Rares sont les aventures qui aient autant de sens. Quand le franco-américain Ben Lecomte a entrepris en juin 2018 de traverser le Pacifique à la nage, il ne s’attendait pas à ce que son défi devienne beaucoup plus qu’un exploit physique et mental. Soudain littéralement immergé dans le vortex, cette immense décharge de plastique, son défi s’est transformé en mission de sensibilisation à la pollution des océans. Un combat qu’il raconte dans un livre magnifiquement illustré, entre autobiographie et essai scientifique, paru à la veille du 5 juin, journée mondiale de l’environnement.
« Pendant mon adolescence, alors que je cherchais une activité à laquelle je pouvais m’identifier, j’ai commencé à nager en eau vive », raconte Ben Lecomte, 53 ans. « Je n’ai jamais été attiré par la forme pure de ce sport, c’est-à-dire la nage sans palme ni combinaison ou tuba, pratiquée par les nageurs qui tentent la traversée de la Manche.
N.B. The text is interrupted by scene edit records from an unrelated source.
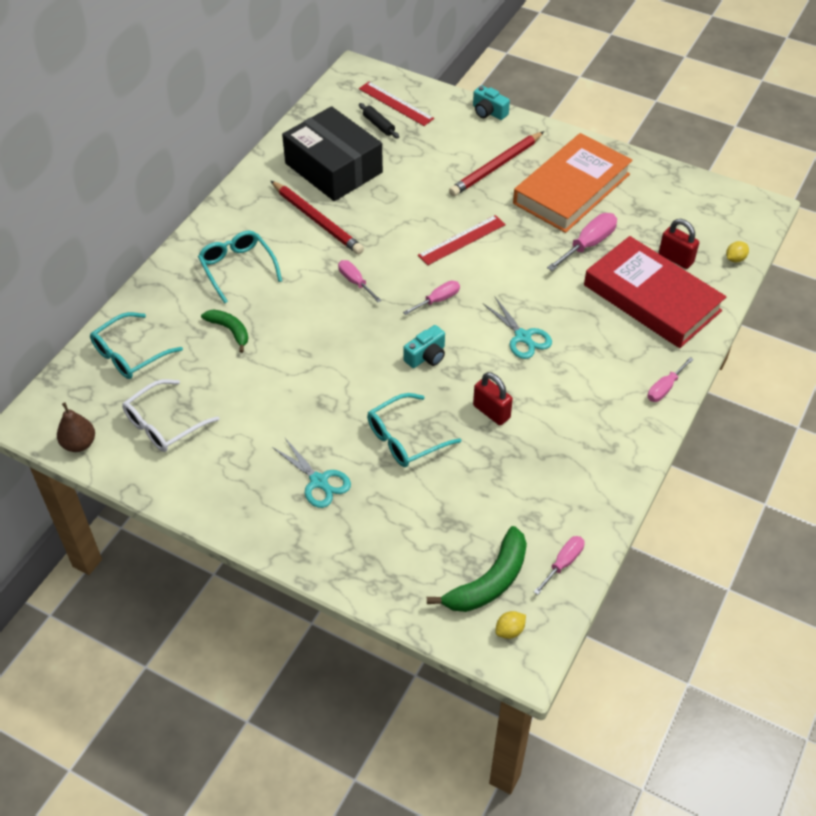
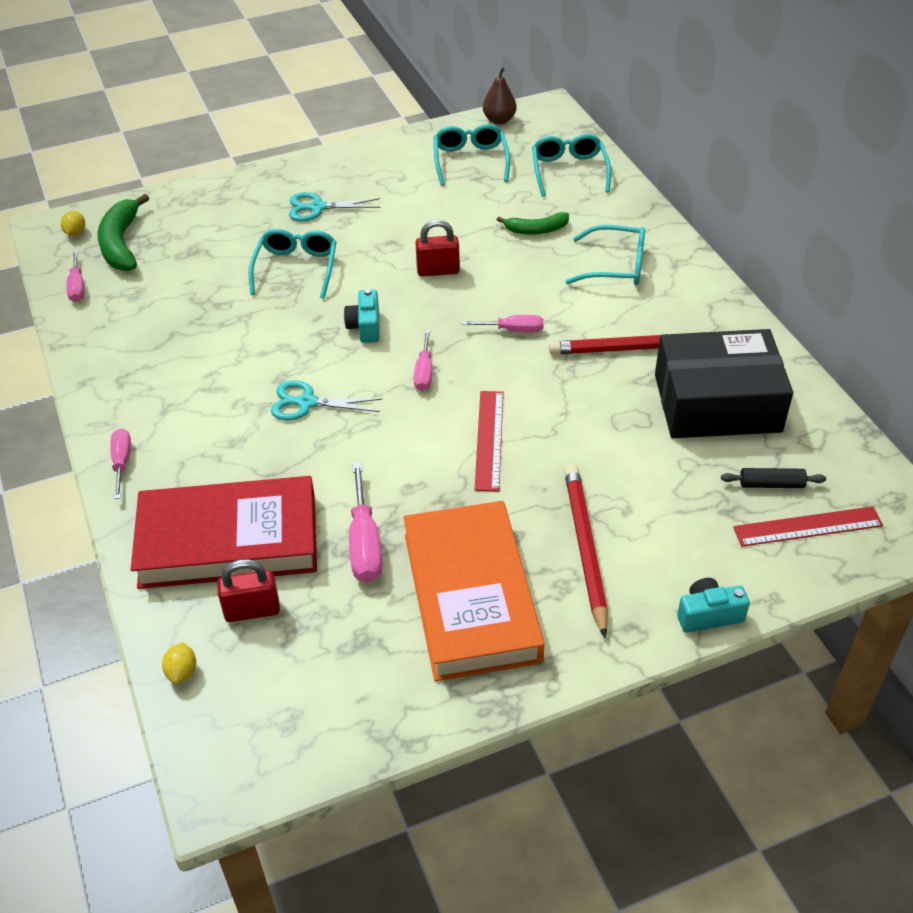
camera: 130 degrees right, 5 degrees down
white glasses [122,379,219,452] -> turquoise glasses [434,124,510,186]
red padlock [473,372,513,425] -> red padlock moved to [415,220,460,276]

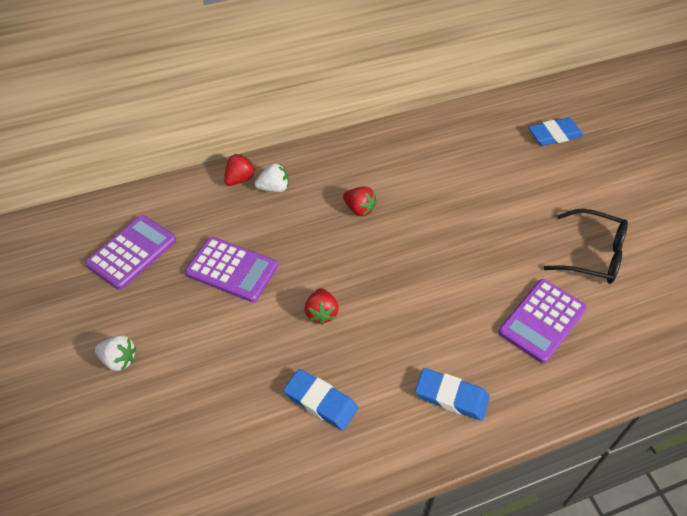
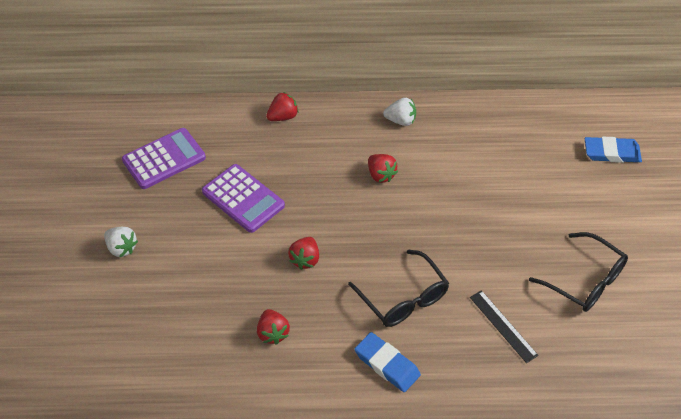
camera: 20 degrees right, 0 degrees up
white strawberry [255,163,288,192] -> white strawberry moved to [383,98,416,126]
blue eraser [283,369,358,431] -> red strawberry [257,309,290,345]
purple calculator [498,279,587,363] -> black ruler [470,290,538,363]
none -> black glasses [348,249,449,327]

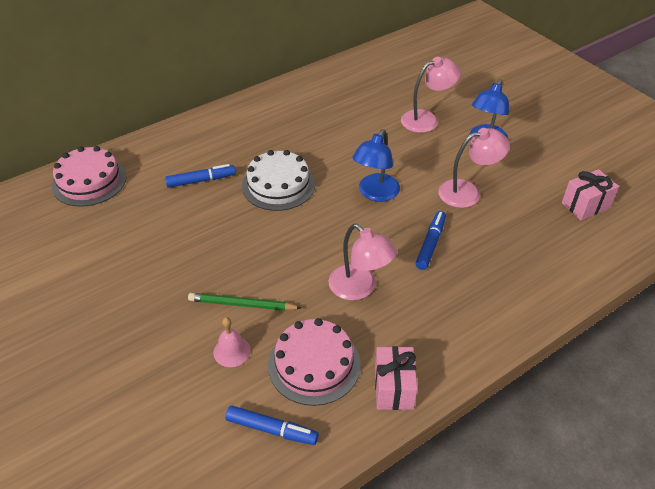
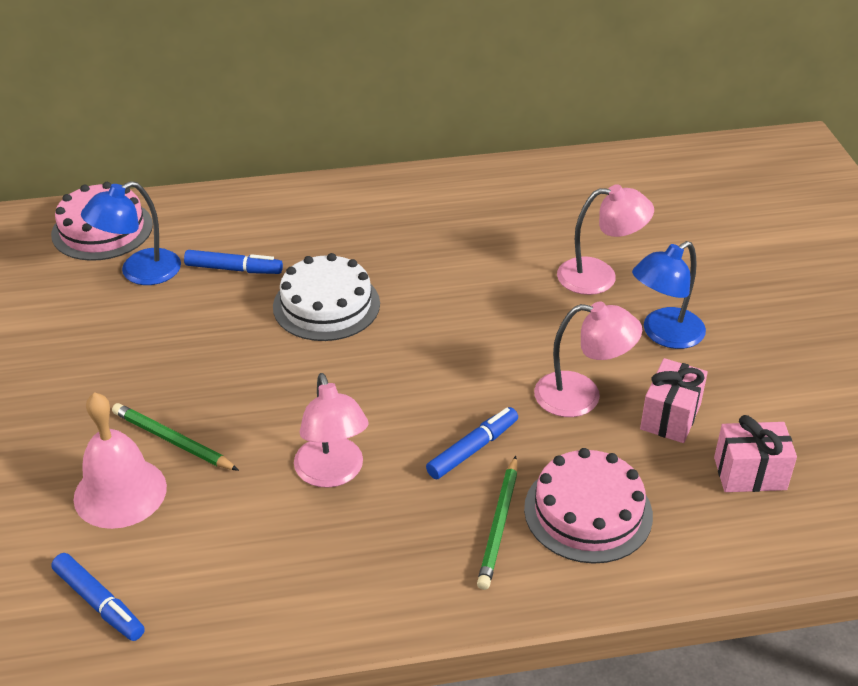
camera: 25 degrees right, 5 degrees down
pink bell [214,317,251,367] -> pink bell [73,392,167,529], size x1.79
pink cake [268,318,360,406] -> pink cake moved to [524,448,653,564]
blue lamp [352,129,400,202] -> blue lamp moved to [81,181,181,285]
pink gift [375,346,417,410] -> pink gift moved to [640,358,708,443]
none -> green pencil [477,456,517,590]

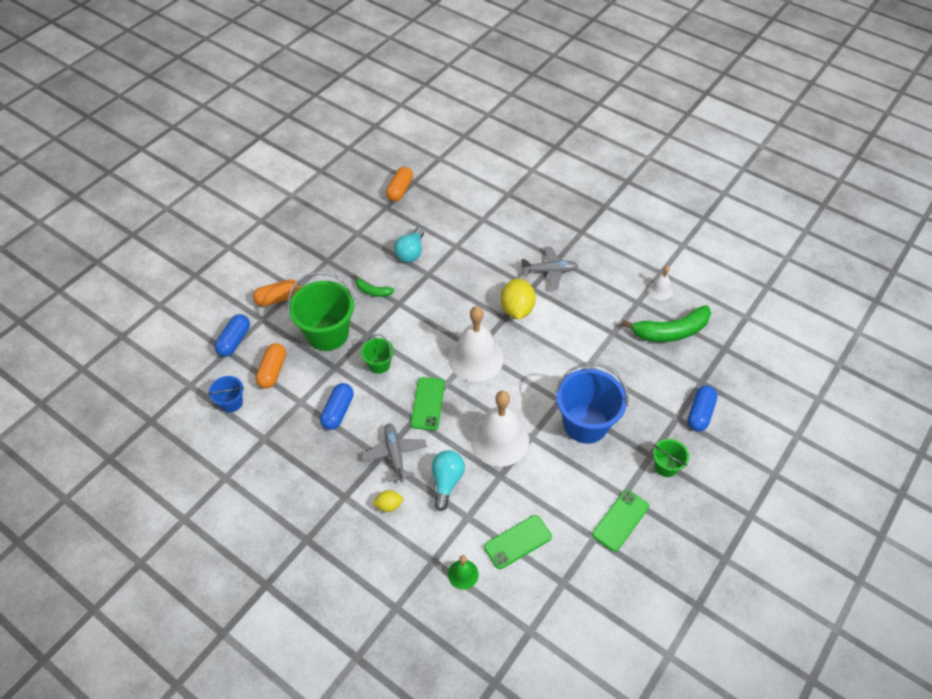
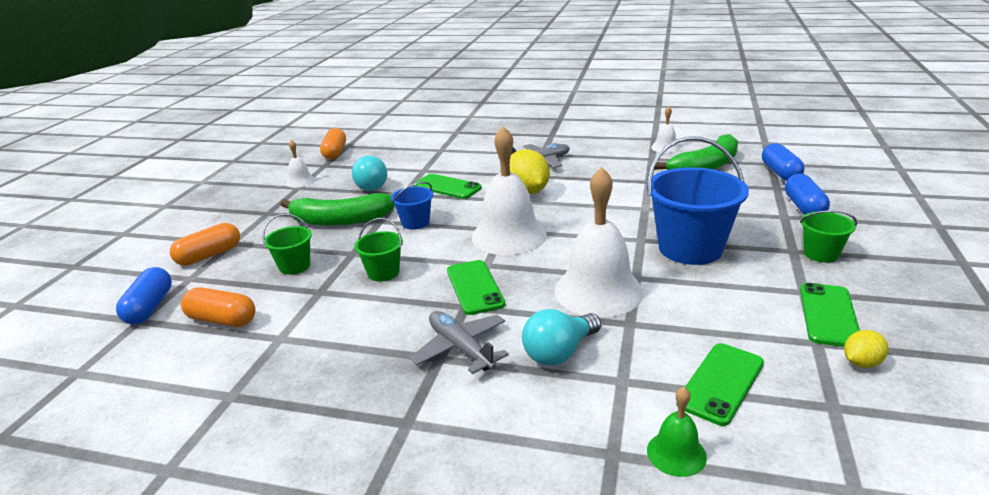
camera: 20 degrees left, 25 degrees down
blue bucket [208,376,244,413] -> blue bucket moved to [391,182,433,230]
orange capsule [255,343,286,389] -> orange capsule turned 60 degrees counterclockwise [181,287,255,327]
green bucket [287,272,355,351] -> green bucket [262,213,312,275], size x0.50
blue capsule [320,383,354,430] -> blue capsule moved to [762,143,804,181]
green banana [354,275,394,297] -> green banana [281,193,395,226], size x1.97
yellow lemon [372,490,403,512] -> yellow lemon moved to [844,330,888,368]
turquoise light bulb [432,450,465,511] -> turquoise light bulb turned 120 degrees counterclockwise [522,309,601,366]
none -> white bell [286,140,315,188]
none -> green phone [414,174,482,199]

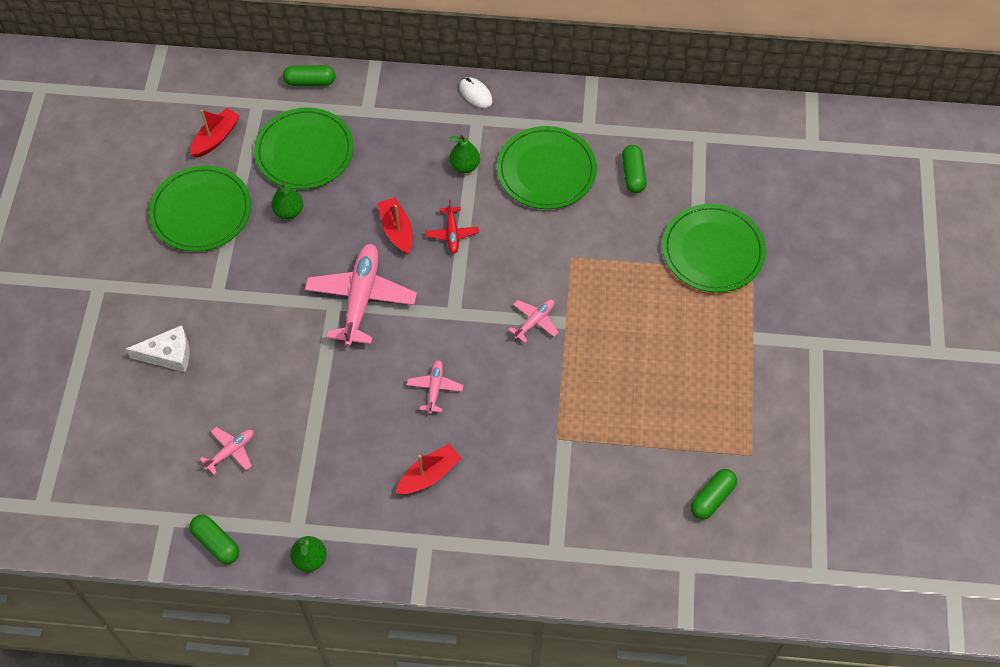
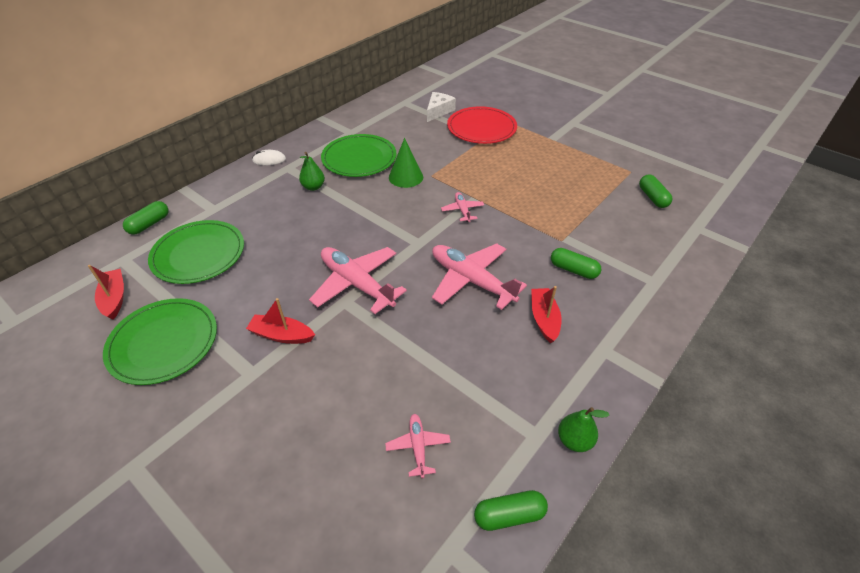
camera: 55 degrees left, 15 degrees down
white cheese [126,325,189,372] -> white cheese moved to [427,92,456,122]
green pear [271,183,303,219] -> none
red boat [378,197,412,254] -> red boat moved to [246,298,315,344]
pink plane [407,360,463,414] -> pink plane [432,243,527,310], size x2.04
red plane [426,200,479,254] -> none
green capsule [622,145,647,193] -> green capsule moved to [551,248,601,279]
green plate [662,204,766,293] -> red plate [447,106,517,144]
none -> green cone [389,138,423,188]

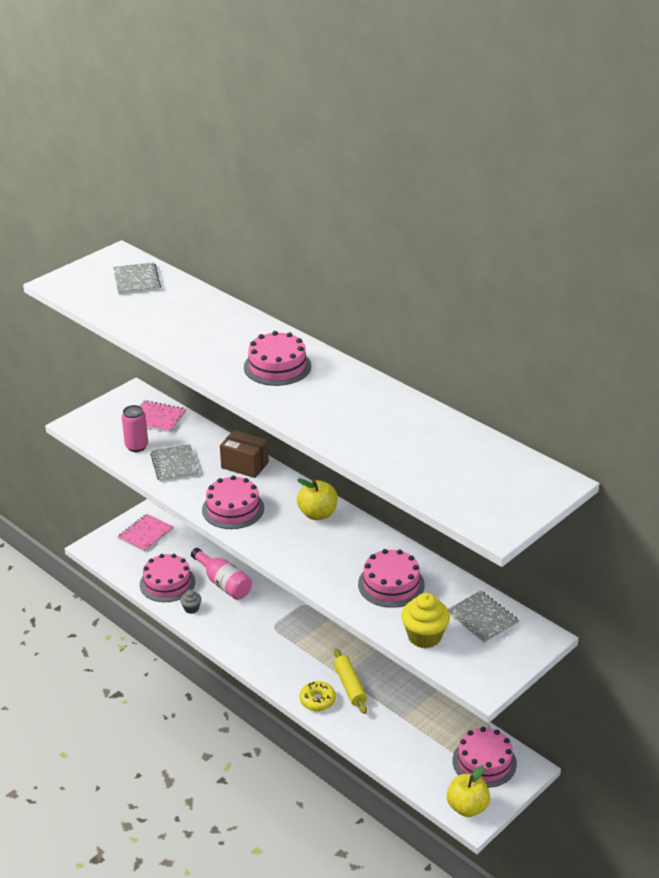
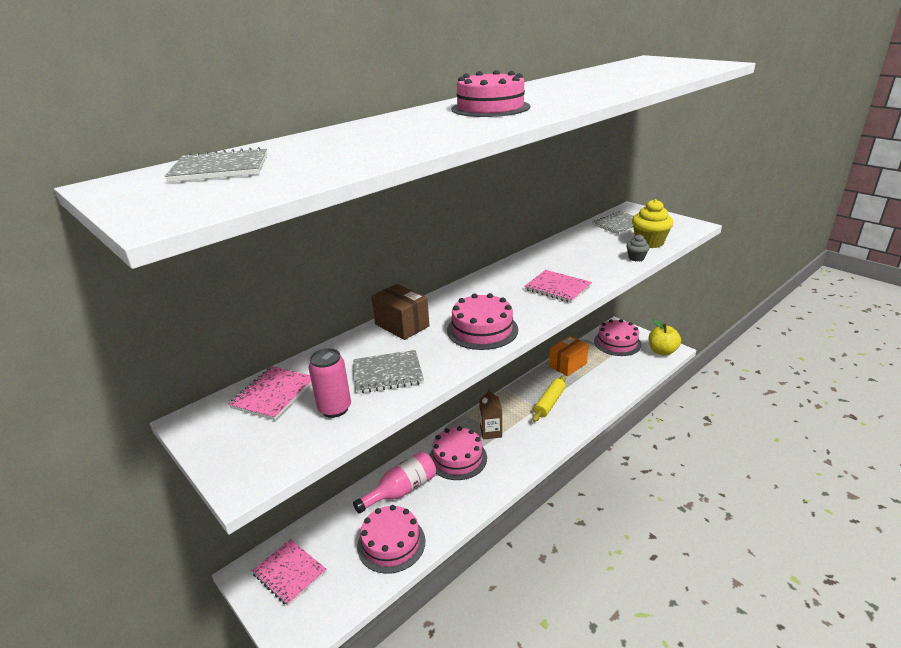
camera: 85 degrees left, 5 degrees down
grey cupcake [180,590,202,614] -> grey cupcake moved to [627,234,650,262]
brown box [220,430,269,478] -> brown box turned 75 degrees counterclockwise [371,284,429,340]
yellow apple [297,478,337,520] -> none
yellow donut [300,681,336,711] -> none
yellow rolling pin [334,648,367,714] -> yellow rolling pin turned 45 degrees counterclockwise [532,375,566,422]
pink cake [358,549,425,608] -> pink cake moved to [429,426,487,480]
none -> brown carton [479,388,502,439]
none -> pink notebook [524,270,592,303]
none -> orange box [549,336,589,376]

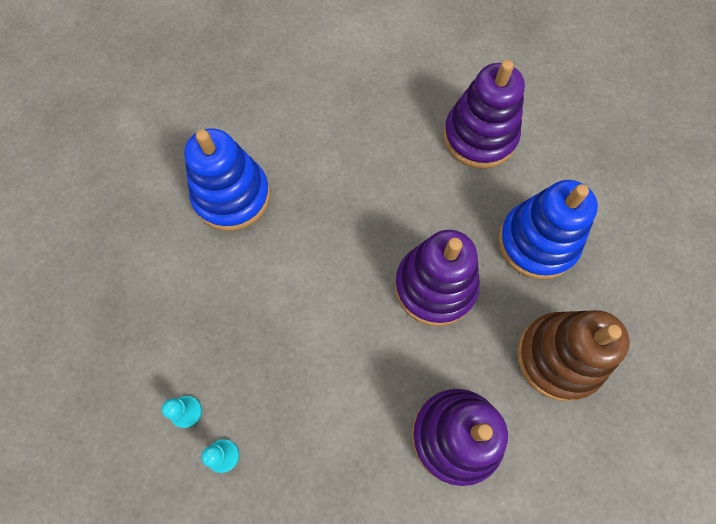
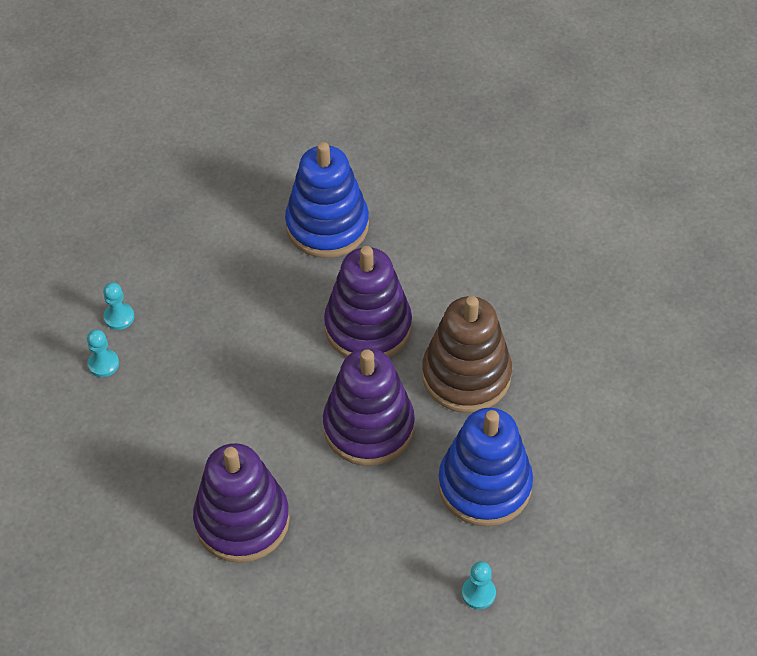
camera: 55 degrees right, 15 degrees down
purple stacking toy [443,60,525,169] -> purple stacking toy moved to [324,246,412,357]
brown stacking toy [517,310,630,401] -> brown stacking toy moved to [422,296,512,413]
none -> turquoise pawn [462,561,496,609]

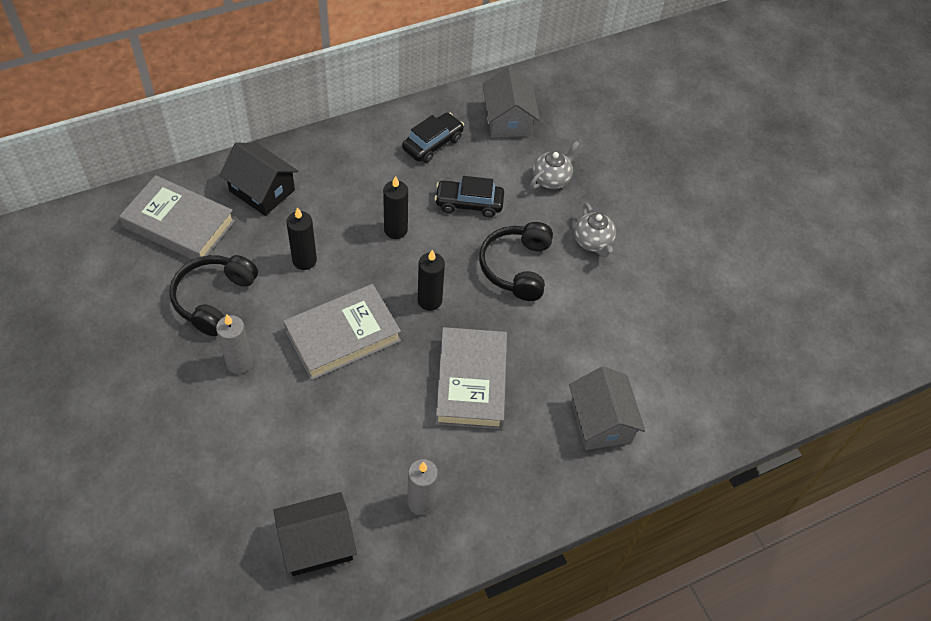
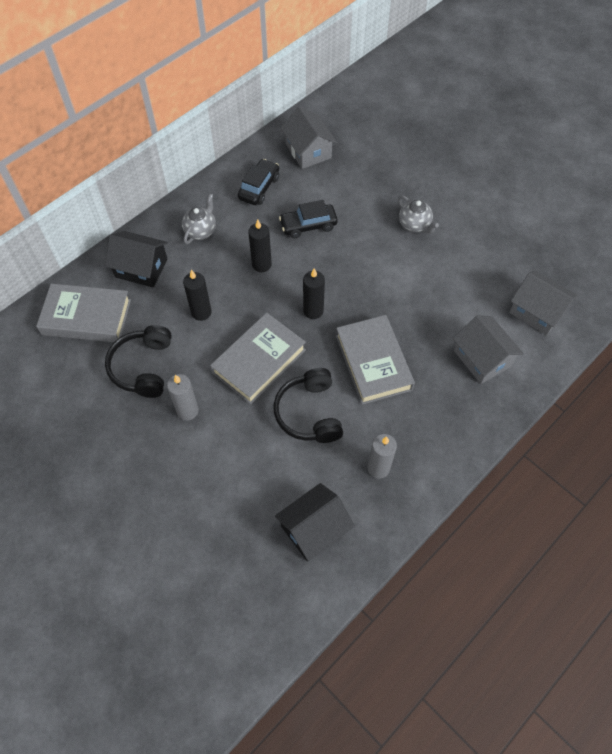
camera: 15 degrees left, 5 degrees up
black headphones [479,222,553,301] -> black headphones moved to [274,368,343,443]
grey teapot [530,141,580,189] -> grey teapot moved to [182,193,216,244]
none -> grey house [509,270,578,336]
Pour moi, il manque la dimension de la vraie aventure, faire quelque chose qui n’a jamais été fait, aller là où personne n’est jamais allé, pousser les limites de l’inconnu et mes propres limites physiques et mentales. J’ai toujours été fasciné et attiré par les exploits accomplis par Alain Bompard ou Stéphane Peyron, mais ce sont ceux de Gérard d’Aboville, ses traversées à la rame en solo des océans Atlantique et Pacifique qui m’ont vraiment inspiré. Puis un jour, alors que j’étais adolescent, l’idée d’une traversée de l’océan Atlantique à la nage est née. J’ai tout de suite ressenti le besoin de lui associer une cause ».
Contre toute attente, ce sont les malheurs de la vie et les échecs qui vont l’aider à trouver sa voie : la préservation des océans.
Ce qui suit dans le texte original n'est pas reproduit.